-------- TRECHO DO TEXTO --------

Muito se fala em responsabilidade civil, sendo certo que tal instituto é um dos líderes no ranking de ações ajuizadas no sistema jurisdicional brasileiro, em especial o chamado dano moral.

Normalmente os direitos perseguidos pelas prefaladas ações, tratam de danos emergentes ou seja, aqueles identificáveis imediatamente quando da ocorrência da ação ilícita, isto é, quando o ato ilícito e a pretensão surgem instantaneamente.

Nestes casos, excetuando-se as ações que envolvam relação de consumo, já que estas possuem prazos prescricionais próprios, aplica-se às pretensões de reparação civil, as regras previstas no artigo 206, §3, V do Código Civil Brasileiro, sendo no entanto, pelo caráter objetivo do artigo 189 do mesmo diploma legal, prazo prescritível inelutável de três anos contados do ilícito praticado.

Entretanto, o presente texto vem para tratar de uma exceção à essa regra, com foco em uma peculiaridade relevante, que é o dano pospositivo, ou seja, aquele que embora seja proveniente de uma conduta ilícita anterior, apenas produz danos ao ofendido ou estes são por ele conhecidos em momento ulterior.

Eis que, se tratando deste tipo de dano, aparenta ser mais adequado que o prazo prescricional se inicie não no momento da prática do ato ilícito propriamente dito, e sim no momento em que a lesão torna-se aparente ao ofendido, pois é neste momento que tecnicamente nasce a violação do seu direito subjetivo, e o direito à pretensão de fato.

Quer dizer, existem situações em que o indivíduo pratica a ação/omissão ilícita, todavia, não emerge instantaneamente o dano aos olhos do ofendido, podendo este surgir apenas meses ou até anos depois.

Eis que neste caso, embora presentes os pressupostos da Responsabilidade Civil estes não produzem efeitos, inclusive de prescrição, pois antes do ofendido ter conhecimento da lesão, não teria sequer avistado o seu direito violado, sendo impossível este ter o desígnio de promover a ação.

-------- REGISTROS FORNECIDOS --------

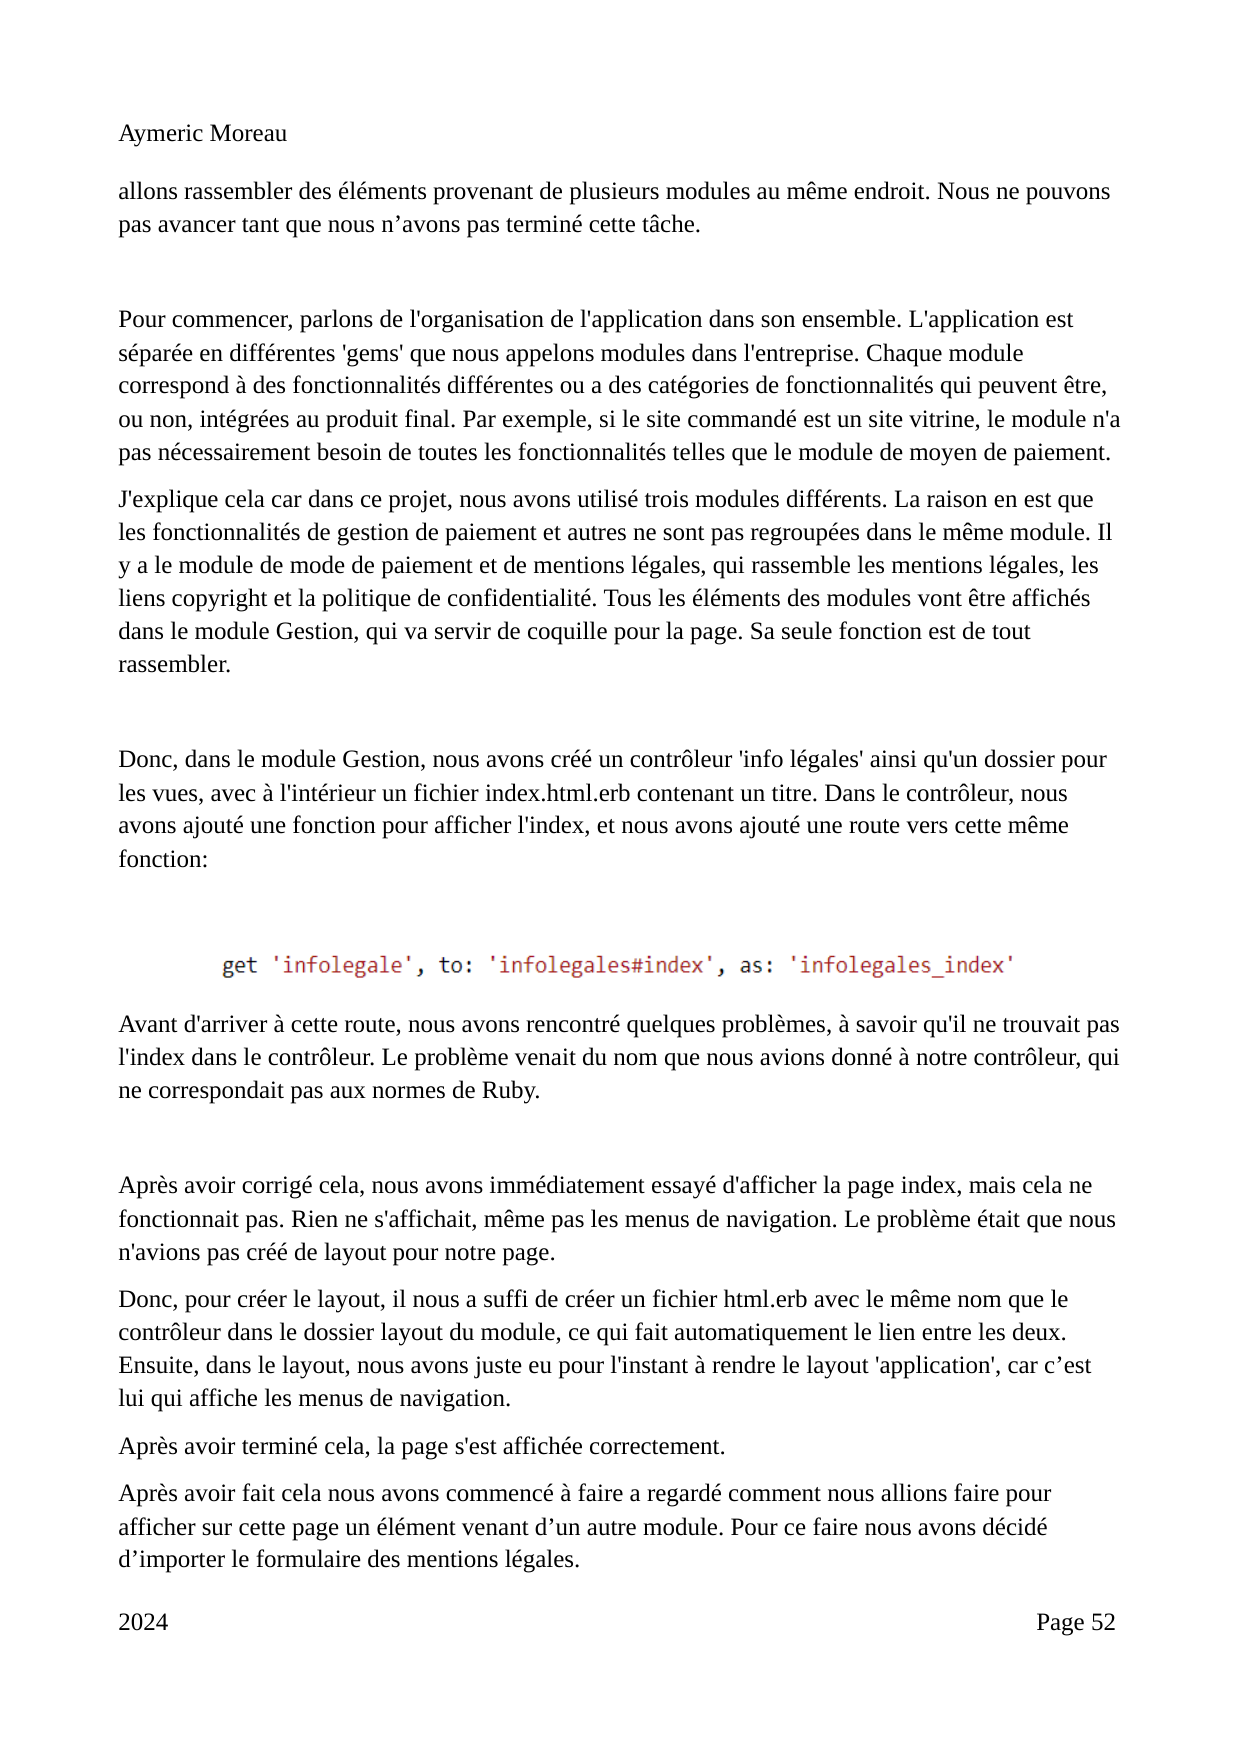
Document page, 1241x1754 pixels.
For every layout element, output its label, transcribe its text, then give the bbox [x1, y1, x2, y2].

text allons rassembler des éléments provenant de plusieurs modules au même endroit. Nous ne pouvons pas avancer tant que nous n’avons pas terminé cette tâche. [118, 176, 1122, 238]
text J'explique cela car dans ce projet, nous avons utilisé trois modules différents. La raison en est que les fonctionnalités de gestion de paiement et autres ne sont pas regroupées dans le même module. Il y a le module de mode de paiement et de mentions légales, qui rassemble les mentions légales, les liens copyright et la politique de confidentialité. Tous les éléments des modules vont être affichés dans le module Gestion, qui va servir de coquille pour la page. Sa seule fonction est de tout rassembler. [118, 484, 1122, 678]
text Après avoir corrigé cela, nous avons immédiatement essayé d'afficher la page index, mais cela ne fonctionnait pas. Rien ne s'affichait, même pas les menus de navigation. Le problème était que nous n'avions pas créé de layout pour notre page. [118, 1171, 1122, 1265]
text Avant d'arriver à cette route, nous avons rencontré quelques problèmes, à savoir qu'il ne trouvait pas l'index dans le contrôleur. Le problème venait du nom que nous avions donné à notre contrôleur, qui ne correspondait pas aux normes de Ruby. [118, 939, 1122, 1104]
text Après avoir fait cela nous avons commencé à faire a regardé comment nous allions faire pour afficher sur cette page un élément venant d’un autre module. Pour ce faire nous avons décidé d’importer le formulaire des mentions légales. [118, 1478, 1122, 1573]
picture [218, 938, 1022, 1006]
text Pour commencer, parlons de l'organisation de l'application dans son ensemble. L'application est séparée en différentes 'gems' que nous appelons modules dans l'entreprise. Chaque module correspond à des fonctionnalités différentes ou a des catégories de fonctionnalités qui peuvent être, ou non, intégrées au produit final. Par exemple, si le site commandé est un site vitrine, le module n'a pas nécessairement besoin de toutes les fonctionnalités telles que le module de moyen de paiement. [118, 304, 1122, 465]
text Donc, dans le module Gestion, nous avons créé un contrôleur 'info légales' ainsi qu'un dossier pour les vues, avec à l'intérieur un fichier index.html.erb contenant un titre. Dans le contrôleur, nous avons ajouté une fonction pour afficher l'index, et nous avons ajouté une route vers cette même fonction: [118, 744, 1122, 872]
text Après avoir terminé cela, la page s'est affichée correctement. [118, 1431, 1122, 1460]
text Donc, pour créer le layout, il nous a suffi de créer un fichier html.erb avec le même nom que le contrôleur dans le dossier layout du module, ce qui fait automatiquement le lien entre les deux. Ensuite, dans le layout, nous avons juste eu pour l'instant à rendre le layout 'application', car c’est lui qui affiche les menus de navigation. [118, 1284, 1122, 1412]
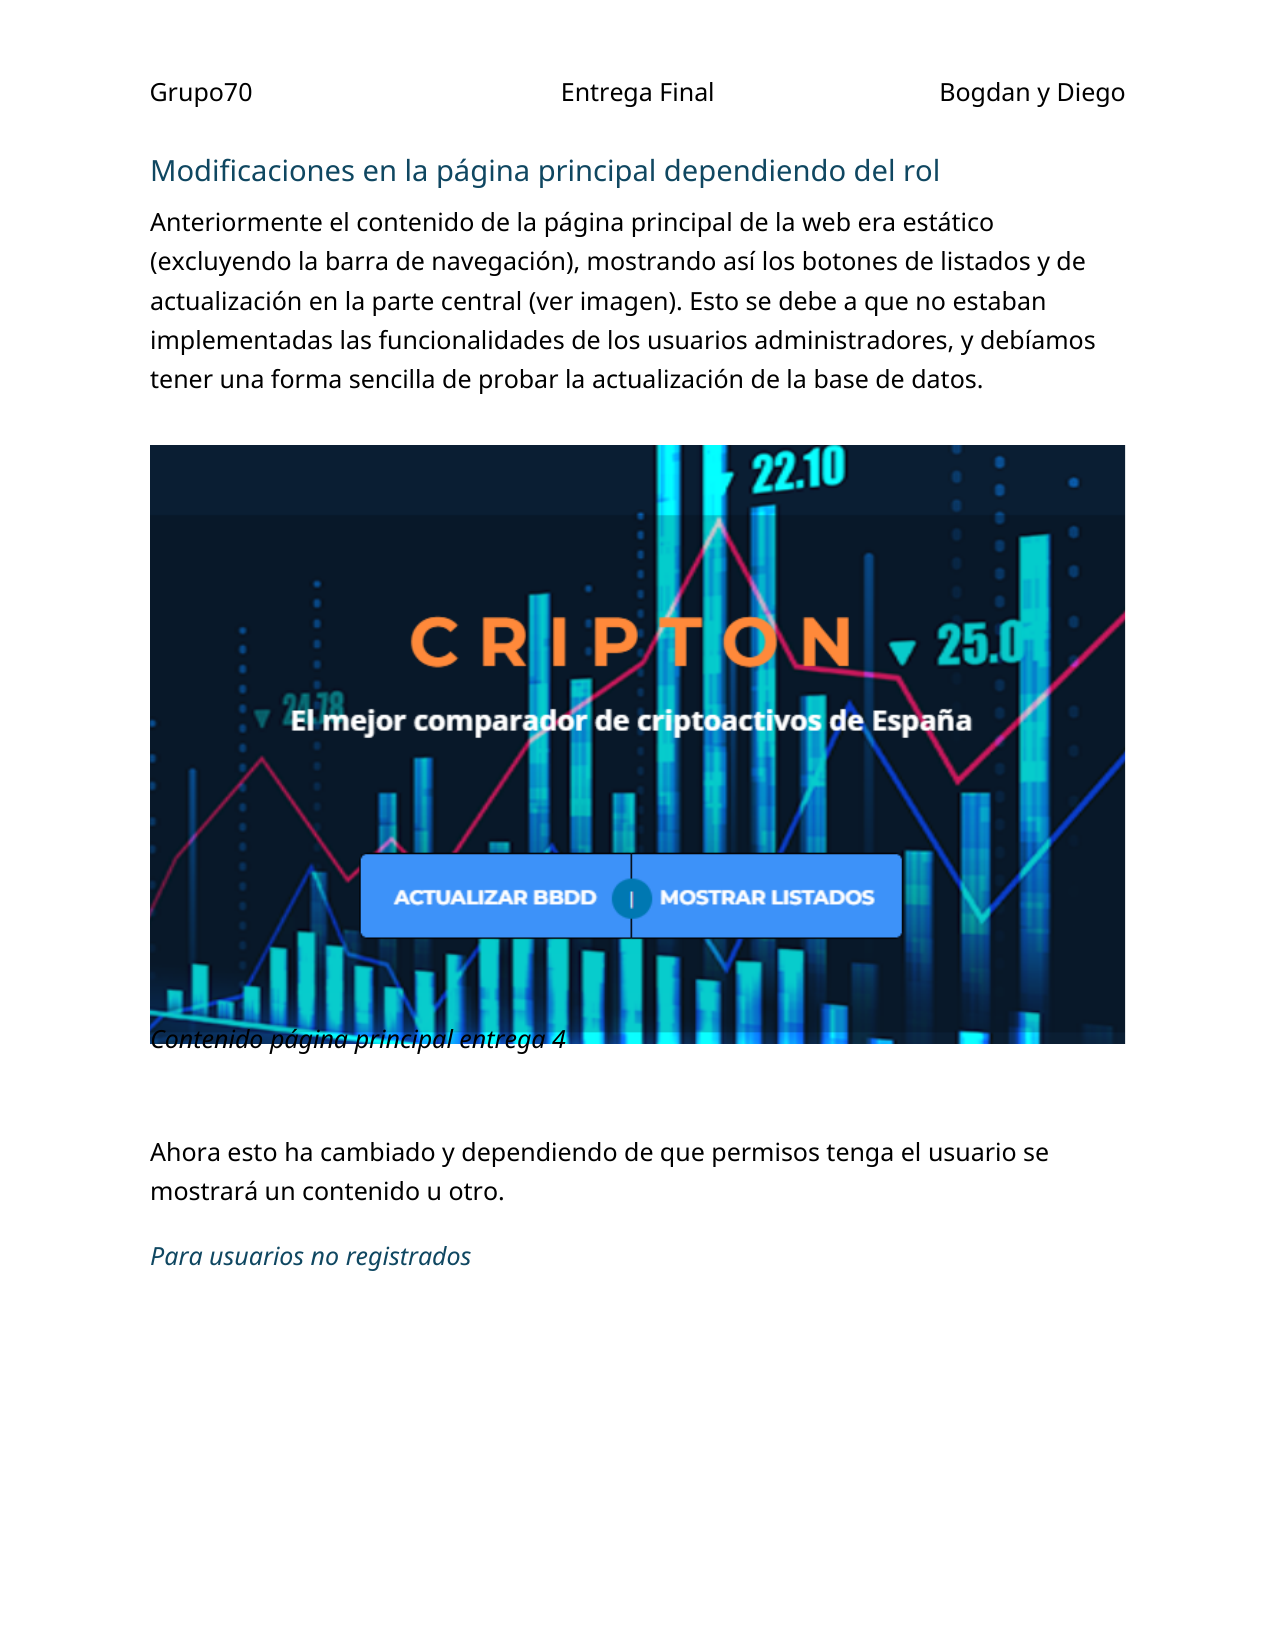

--------

■ INSTRUÇÕES:
(1) Liste todos os tipos de dano que o texto sobre responsabilidade civil menciona pelo nome.
(2) Segundo o texto sobre responsabilidade civil, qual é o prazo prescricional das pretensões de reparação civil fora das relações de consumo?
(3) Retorne, sem alterações, o trecho do texto sobre responsabilidade civil que começa em "Eis que, se" e segue até "até anos depois.".
Os registros não são necessários.

■ RESPOSTAS EM ORDEM:
(1) Dano moral; danos emergentes; dano pospositivo.

(2) Três anos, contados do ilícito praticado.

(3)
Eis que, se tratando deste tipo de dano, aparenta ser mais adequado que o prazo prescricional se inicie não no momento da prática do ato ilícito propriamente dito, e sim no momento em que a lesão torna-se aparente ao ofendido, pois é neste momento que tecnicamente nasce a violação do seu direito subjetivo, e o direito à pretensão de fato.

Quer dizer, existem situações em que o indivíduo pratica a ação/omissão ilícita, todavia, não emerge instantaneamente o dano aos olhos do ofendido, podendo este surgir apenas meses ou até anos depois.